Mexican tycoon Carlos Slim takes control of Oviedo

JOSEPH WILSON Associated Press Published:

BARCELONA, Spain (AP) -- Mexican tycoon Carlos Slim has agreed to invest €2 million ($2.5 million) in third-tier Spanish club Real Oviedo, which had been facing bankruptcy before a massive fund-raising effort by fans.

Oviedo narrowly staved off financial extinction after supporters -- in Spain and abroad thanks to an effective Twitter campaign -- bought more than €1.5 million ($1.9 million) in new shares in the club over the past two weeks.

The club said on Saturday that Slim decided to become the new majority shareholder because of Oviedo's "history in Spanish professional football and above all for the extraordinary support of its fans."

According to Forbes magazine, Slim is the world's richest person with a net worth of $69 billion.
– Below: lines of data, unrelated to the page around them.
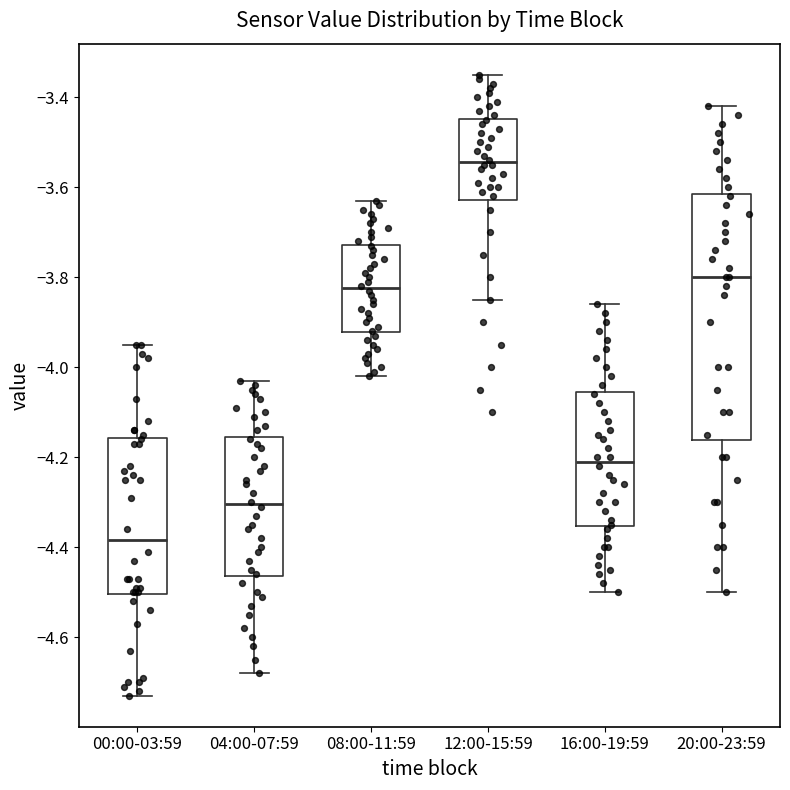

Where is the upper edge of the box for 04:00-07:59 on the y-axis? The values are not printed on the chart, so give them approximately, as read against the axis.

-4.16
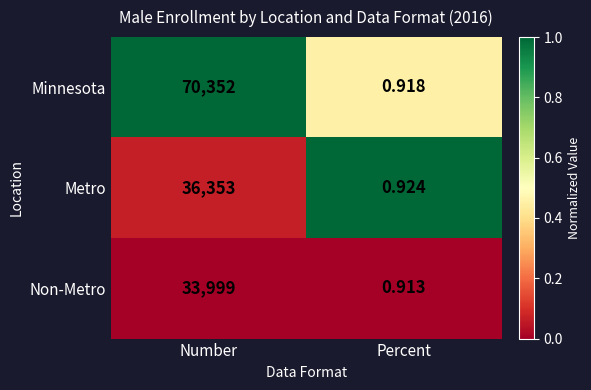

At which category is the sum across all series the highest?

Number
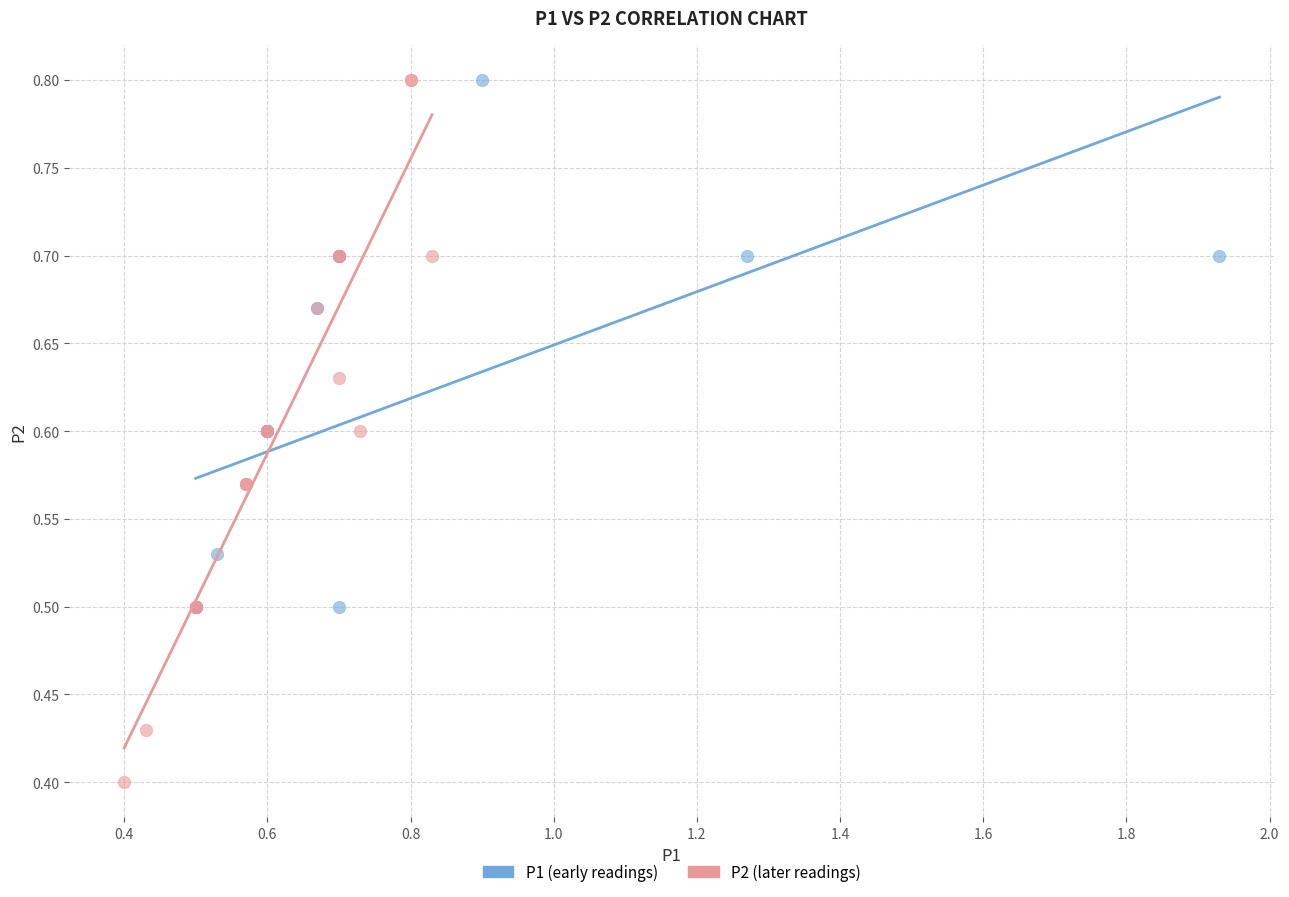

Which series contains the lowest Y value?

P2 (later readings)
Slim made his fortune in the telecommunications industry.

"This challenge and ambition is strictly a sports investment and one that looks to benefit the club and its fans," the club said regarding Slim's plans. "(The investment) will try to support Oviedo's players so they can reach their goals and the club can reach the division that corresponds to its history and values."

Oviedo, whose 38th and last season in the topflight was in 2001, said Slim plans to use the club "to create synergies and exchanges between Spanish, Mexican and Latin American football."

In September, Slim bought 30-percent stakes in two Mexican football teams, Pachuca and Leon. He also bankrolls Formula One driver Sergio Perez, currently with Sauber and set to move to McLaren next season.

Arturo Elias Ayub, director of strategic alliances of Slim's Carso and Telmex groups, said that before the upswell in fan support to save the club they had not been interested in investing.

"We have been following the movement (to save) Oviedo, which I would say has been global, and we thought it would be interesting to join in," he told Spanish sports daily AS.

Elias said caretaker president Toni Fidalgo would remain in charge for the short term. He did not specify if Slim would invest more money in the club.

"It's a good day, a very good day," Oviedo spokesman David Alonso told The Associated Press, adding that fans are still buying up shares of the club at the low price of €10.75 ($13.74). The share offering is set to end on Saturday. Shares cost €60 ($77) at its initial offering 20 years ago.

Oviedo has a fan base of 20,000 supporters and a stadium that can seat 30,500 spectators, putting it on par with many first-division clubs.